Can we improve your online learning experience beyond the traditional webinar? Yes, by adding student/teacher interaction into the instructional design.

This summer, MLA held its first asynchronous online course, “Library Statistics: Data Analysis for Librarians.” The course instructor, Jin Wu, is an emerging technologies librarian at the Norris Medical Library, University of Southern California (USC)–Los Angeles. She developed the course after teaching in person at MLA ’15 in Austin.

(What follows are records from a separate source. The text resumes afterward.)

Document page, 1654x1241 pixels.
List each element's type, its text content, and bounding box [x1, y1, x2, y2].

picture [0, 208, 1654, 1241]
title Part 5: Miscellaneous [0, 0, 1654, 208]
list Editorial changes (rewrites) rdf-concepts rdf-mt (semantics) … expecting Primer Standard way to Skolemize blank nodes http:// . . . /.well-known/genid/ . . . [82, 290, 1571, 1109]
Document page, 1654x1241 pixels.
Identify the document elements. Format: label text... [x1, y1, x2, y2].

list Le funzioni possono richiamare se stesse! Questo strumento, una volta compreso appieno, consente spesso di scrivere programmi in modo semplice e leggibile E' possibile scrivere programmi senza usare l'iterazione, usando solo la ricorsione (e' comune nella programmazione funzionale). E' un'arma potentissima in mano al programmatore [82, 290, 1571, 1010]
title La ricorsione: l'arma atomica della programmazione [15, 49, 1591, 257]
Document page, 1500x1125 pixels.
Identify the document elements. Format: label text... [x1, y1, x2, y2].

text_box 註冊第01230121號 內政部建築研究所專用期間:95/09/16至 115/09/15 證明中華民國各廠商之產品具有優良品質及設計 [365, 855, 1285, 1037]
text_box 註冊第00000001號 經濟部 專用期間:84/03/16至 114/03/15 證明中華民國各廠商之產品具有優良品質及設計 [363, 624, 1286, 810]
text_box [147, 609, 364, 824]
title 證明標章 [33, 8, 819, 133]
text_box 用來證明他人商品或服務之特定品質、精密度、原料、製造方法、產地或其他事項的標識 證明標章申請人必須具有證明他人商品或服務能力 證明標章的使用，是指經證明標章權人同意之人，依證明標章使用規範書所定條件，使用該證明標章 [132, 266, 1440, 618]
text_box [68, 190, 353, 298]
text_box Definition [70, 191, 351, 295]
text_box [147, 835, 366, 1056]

The online course tackled steps for designing research projects that require statistical data.  Participants learned methods of collecting data, how to use statistical software to analyze data, and how to draw accurate conclusions from the analysis.

The course involved several sequential components:

  1. Attending a 1.5-hour online lecture.
  2. Reading provided research articles.
  3. Putting into practice the principles learned by playing with data. Participants were asked to submit hands-on assignments using video demos and a data set, and were encouraged to submit questions as well.
  4. Feedback on the outside assignments from the instructor.
  5. Attending a follow up 1.5-hour webinar to discuss the work and ask questions.

Participants were highly satisfied with this new format and significantly improved learning experience, pointing to the effectiveness of the hands-on portion of the course and the direct applicability to their work.

As MLA moves forward with its strategic goal #3 “Strengthen MLA’s educational curriculum and offerings,” you can look forward to more education innovation and an  expanded curriculum.

Thank you to the more than 440 members who shared their thoughts in the survey on our current professional competencies: the task force now has a great foundation of input to draw from as they work on updating the competencies to meet the needs of MLA members and today’s professional environment.